ESPN’s Troy Aikman made waves on Monday night when discussing the league’s hypersensitivity to roughing the passer penalties.
“My hope is the Competition Committee looks at this in the next set of meetings and, you know, we take the dresses off,” Aikman said during the Raiders-Chiefs game. The comment oozes with casual misogyny, implying that women are weak and men are tough.
Aikman apologized for the comments during a Thursday appearance on Sportsradio 96.7 FM/1310 The Ticket.
“I mean, my comments were dumb,” Aikman said, via AwfulAnnouncing.com. “Just shouldn’t have made them, just dumb remarks on my part. . . . But the other part of . . . what came from that, what I said was that it implied that I’m not in favor of protecting the quarterbacks, which could not be further from the truth. I’m totally in favor of the protection that the quarterbacks are afforded, and all players for that matter. But there’s no question there has been over-enforcement of the protection for quarterbacks.”

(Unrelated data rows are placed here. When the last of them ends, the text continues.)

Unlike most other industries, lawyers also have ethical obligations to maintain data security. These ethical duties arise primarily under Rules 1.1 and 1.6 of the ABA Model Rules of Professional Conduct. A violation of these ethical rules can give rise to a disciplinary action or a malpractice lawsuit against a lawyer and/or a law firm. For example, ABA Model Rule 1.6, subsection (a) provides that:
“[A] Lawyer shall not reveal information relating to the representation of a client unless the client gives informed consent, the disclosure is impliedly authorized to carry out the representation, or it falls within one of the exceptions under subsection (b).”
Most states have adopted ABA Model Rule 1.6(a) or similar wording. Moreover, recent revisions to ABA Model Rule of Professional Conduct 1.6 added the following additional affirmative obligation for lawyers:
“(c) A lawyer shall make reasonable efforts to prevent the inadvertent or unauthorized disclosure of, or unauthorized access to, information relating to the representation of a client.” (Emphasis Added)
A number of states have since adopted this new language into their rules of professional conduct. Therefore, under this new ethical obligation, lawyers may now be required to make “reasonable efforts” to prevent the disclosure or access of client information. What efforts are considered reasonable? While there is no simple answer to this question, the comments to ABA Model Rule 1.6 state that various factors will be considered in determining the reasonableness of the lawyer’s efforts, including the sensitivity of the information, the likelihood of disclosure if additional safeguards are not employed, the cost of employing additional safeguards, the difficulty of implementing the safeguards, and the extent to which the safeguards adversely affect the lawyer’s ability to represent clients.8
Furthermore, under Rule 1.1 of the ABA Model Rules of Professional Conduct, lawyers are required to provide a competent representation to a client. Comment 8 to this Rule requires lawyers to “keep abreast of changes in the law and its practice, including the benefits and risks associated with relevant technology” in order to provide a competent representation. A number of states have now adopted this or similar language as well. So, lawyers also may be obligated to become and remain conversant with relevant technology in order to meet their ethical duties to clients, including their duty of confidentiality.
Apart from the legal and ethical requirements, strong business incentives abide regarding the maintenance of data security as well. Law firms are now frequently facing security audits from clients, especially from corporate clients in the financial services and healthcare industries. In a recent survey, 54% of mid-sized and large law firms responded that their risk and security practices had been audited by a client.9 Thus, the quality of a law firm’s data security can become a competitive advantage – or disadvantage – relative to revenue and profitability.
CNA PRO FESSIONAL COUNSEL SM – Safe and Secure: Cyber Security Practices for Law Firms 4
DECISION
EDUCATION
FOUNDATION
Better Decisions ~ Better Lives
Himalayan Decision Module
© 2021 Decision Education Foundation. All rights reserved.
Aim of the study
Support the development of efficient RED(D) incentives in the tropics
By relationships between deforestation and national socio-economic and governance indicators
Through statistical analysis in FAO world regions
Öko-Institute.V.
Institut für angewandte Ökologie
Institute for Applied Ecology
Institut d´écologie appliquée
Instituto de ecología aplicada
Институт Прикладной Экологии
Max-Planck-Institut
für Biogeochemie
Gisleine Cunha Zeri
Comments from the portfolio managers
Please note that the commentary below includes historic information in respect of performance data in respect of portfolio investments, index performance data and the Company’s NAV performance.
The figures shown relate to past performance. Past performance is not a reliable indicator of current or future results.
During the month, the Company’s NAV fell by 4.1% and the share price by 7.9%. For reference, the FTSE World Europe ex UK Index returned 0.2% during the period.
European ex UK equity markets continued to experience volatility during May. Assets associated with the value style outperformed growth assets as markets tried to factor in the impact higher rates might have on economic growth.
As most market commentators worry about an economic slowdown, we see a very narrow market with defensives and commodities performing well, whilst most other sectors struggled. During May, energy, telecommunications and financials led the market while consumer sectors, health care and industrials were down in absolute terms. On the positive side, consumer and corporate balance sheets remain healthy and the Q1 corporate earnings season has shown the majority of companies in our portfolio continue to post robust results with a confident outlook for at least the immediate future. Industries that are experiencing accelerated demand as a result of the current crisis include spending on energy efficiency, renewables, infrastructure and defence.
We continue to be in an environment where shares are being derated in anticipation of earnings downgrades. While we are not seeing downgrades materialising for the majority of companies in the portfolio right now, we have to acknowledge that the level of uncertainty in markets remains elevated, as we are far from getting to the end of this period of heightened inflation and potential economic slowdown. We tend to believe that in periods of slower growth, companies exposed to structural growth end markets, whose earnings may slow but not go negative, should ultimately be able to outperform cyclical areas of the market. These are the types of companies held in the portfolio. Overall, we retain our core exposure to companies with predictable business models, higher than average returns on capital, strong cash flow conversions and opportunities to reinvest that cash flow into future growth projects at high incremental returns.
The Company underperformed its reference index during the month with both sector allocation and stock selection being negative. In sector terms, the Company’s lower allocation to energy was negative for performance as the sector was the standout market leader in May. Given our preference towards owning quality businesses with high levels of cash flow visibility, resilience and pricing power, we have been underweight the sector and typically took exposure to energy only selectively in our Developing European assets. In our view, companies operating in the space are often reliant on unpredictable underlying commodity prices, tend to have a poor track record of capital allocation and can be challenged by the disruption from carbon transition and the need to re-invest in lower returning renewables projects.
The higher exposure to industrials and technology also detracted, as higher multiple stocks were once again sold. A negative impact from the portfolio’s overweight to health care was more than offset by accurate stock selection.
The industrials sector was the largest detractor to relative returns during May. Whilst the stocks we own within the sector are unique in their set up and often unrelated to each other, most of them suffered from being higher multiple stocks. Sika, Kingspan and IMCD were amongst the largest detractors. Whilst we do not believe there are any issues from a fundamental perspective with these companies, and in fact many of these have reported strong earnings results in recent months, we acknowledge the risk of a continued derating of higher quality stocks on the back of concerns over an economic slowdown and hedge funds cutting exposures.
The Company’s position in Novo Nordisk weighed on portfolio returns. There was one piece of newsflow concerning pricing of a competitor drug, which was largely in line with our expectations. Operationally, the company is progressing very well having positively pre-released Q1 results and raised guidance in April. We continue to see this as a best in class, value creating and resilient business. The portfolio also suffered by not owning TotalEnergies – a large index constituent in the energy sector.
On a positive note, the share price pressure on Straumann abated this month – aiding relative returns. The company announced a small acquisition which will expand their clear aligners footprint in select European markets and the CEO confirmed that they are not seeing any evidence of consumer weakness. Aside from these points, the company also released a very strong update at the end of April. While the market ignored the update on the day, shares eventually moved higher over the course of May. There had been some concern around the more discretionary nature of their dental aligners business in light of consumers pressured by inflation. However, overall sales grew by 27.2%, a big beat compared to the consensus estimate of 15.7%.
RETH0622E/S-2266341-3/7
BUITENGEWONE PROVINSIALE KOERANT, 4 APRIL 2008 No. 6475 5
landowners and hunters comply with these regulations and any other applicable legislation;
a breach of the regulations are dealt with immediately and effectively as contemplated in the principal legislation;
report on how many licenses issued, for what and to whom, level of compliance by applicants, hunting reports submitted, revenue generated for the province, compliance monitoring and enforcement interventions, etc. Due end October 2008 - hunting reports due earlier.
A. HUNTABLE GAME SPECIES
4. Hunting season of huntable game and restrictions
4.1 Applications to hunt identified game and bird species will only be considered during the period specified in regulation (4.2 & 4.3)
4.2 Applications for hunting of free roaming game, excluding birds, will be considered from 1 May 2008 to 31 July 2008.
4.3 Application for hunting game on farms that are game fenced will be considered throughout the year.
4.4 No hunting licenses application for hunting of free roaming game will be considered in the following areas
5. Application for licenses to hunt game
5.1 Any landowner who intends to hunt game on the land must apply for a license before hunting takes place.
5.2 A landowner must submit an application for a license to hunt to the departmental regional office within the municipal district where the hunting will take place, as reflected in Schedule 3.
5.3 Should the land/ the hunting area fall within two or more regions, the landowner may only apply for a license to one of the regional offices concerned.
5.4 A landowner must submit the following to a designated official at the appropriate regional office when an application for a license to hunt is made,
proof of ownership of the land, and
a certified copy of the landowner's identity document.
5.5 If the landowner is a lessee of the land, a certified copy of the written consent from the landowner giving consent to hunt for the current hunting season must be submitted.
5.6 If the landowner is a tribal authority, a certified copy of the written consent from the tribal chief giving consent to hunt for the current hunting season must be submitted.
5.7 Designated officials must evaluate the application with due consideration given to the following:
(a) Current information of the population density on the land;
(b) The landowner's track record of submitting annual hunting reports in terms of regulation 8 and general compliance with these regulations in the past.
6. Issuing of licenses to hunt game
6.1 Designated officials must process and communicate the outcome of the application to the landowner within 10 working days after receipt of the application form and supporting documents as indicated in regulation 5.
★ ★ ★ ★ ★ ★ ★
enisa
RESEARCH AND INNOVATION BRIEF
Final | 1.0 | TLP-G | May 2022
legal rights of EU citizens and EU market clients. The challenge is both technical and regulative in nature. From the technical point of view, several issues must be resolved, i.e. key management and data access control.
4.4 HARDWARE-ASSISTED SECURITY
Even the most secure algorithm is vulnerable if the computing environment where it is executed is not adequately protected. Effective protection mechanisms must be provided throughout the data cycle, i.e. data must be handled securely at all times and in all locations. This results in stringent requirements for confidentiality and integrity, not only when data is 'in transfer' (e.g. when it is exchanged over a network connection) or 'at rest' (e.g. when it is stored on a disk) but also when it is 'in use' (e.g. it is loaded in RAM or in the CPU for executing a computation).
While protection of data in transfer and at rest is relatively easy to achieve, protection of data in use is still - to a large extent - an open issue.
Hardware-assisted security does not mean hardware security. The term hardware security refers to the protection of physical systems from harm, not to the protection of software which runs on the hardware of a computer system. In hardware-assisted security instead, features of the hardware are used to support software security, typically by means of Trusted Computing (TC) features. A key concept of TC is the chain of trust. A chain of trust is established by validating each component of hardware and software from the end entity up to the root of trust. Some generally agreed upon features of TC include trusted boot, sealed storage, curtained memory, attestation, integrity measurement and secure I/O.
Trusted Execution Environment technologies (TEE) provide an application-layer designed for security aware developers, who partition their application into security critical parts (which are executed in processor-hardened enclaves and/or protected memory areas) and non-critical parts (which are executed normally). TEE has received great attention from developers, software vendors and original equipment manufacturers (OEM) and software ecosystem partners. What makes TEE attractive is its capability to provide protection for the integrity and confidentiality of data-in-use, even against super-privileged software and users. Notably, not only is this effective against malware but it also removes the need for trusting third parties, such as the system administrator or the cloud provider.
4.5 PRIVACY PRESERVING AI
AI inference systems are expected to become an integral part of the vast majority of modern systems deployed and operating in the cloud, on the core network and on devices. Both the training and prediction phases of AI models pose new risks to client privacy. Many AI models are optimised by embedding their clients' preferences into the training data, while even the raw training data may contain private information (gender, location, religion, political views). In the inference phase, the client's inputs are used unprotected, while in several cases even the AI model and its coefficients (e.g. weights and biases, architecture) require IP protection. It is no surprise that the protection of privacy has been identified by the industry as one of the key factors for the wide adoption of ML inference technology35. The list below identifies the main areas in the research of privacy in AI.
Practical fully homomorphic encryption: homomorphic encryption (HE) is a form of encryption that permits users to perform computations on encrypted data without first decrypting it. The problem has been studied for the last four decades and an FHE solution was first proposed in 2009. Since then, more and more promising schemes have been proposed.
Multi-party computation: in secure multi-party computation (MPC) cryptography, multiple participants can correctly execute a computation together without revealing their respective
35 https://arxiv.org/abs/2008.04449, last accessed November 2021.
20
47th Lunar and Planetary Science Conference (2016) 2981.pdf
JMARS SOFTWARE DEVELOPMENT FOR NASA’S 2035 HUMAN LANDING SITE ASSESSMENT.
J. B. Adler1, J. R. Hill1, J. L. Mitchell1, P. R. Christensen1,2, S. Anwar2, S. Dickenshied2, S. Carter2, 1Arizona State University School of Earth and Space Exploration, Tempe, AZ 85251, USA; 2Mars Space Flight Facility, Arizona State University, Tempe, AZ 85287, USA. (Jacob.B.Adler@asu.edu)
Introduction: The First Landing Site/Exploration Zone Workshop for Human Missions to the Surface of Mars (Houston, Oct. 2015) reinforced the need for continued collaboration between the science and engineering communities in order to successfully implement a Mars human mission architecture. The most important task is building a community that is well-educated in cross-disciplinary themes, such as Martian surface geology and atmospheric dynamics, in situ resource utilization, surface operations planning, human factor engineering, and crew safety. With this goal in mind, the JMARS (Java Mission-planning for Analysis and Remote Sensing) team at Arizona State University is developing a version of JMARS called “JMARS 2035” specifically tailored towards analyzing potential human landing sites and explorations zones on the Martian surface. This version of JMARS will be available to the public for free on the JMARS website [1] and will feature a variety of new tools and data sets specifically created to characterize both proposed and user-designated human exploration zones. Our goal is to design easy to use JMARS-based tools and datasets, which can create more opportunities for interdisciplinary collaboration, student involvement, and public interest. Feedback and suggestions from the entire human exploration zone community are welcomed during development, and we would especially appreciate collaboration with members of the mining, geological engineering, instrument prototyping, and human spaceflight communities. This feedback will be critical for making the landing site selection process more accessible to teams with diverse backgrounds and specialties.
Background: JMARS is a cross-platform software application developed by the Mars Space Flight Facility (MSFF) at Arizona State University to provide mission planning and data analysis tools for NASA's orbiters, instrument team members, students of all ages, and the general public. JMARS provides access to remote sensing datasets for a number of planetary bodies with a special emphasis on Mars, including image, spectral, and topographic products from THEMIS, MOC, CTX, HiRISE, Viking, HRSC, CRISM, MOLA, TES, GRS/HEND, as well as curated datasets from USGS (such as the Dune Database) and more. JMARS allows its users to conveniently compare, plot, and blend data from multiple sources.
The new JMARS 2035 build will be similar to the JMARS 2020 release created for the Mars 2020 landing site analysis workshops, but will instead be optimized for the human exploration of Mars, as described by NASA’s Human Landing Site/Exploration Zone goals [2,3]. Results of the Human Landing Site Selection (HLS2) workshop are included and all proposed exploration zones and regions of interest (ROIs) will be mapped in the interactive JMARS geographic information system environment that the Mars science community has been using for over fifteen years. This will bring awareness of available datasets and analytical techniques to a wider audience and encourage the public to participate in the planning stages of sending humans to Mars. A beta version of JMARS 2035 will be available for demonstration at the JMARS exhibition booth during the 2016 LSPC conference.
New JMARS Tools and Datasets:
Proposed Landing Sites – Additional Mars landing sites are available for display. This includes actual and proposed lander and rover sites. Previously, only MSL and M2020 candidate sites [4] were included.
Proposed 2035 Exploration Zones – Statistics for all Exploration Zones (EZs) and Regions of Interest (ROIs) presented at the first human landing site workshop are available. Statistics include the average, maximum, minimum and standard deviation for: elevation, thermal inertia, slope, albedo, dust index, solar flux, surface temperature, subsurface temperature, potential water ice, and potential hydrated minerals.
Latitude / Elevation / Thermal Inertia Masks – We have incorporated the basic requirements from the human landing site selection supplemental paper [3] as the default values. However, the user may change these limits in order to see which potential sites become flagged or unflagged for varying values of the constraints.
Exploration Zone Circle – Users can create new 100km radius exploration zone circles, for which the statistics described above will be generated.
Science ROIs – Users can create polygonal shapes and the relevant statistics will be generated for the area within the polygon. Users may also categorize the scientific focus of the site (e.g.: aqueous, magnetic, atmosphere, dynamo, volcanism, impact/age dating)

Aikman grew up hearing the likes of Hall of Fame linebacker Jack Lambert making that same remark (coincidentally, in a Monday Night Football interview in 1979) without much if any of a reaction. Still, the platform and the salary compel Aikman to be in better control of his words when speaking extemporaneously, and to choose a better way to make his point. He knows it was dumb, and he has admitted it.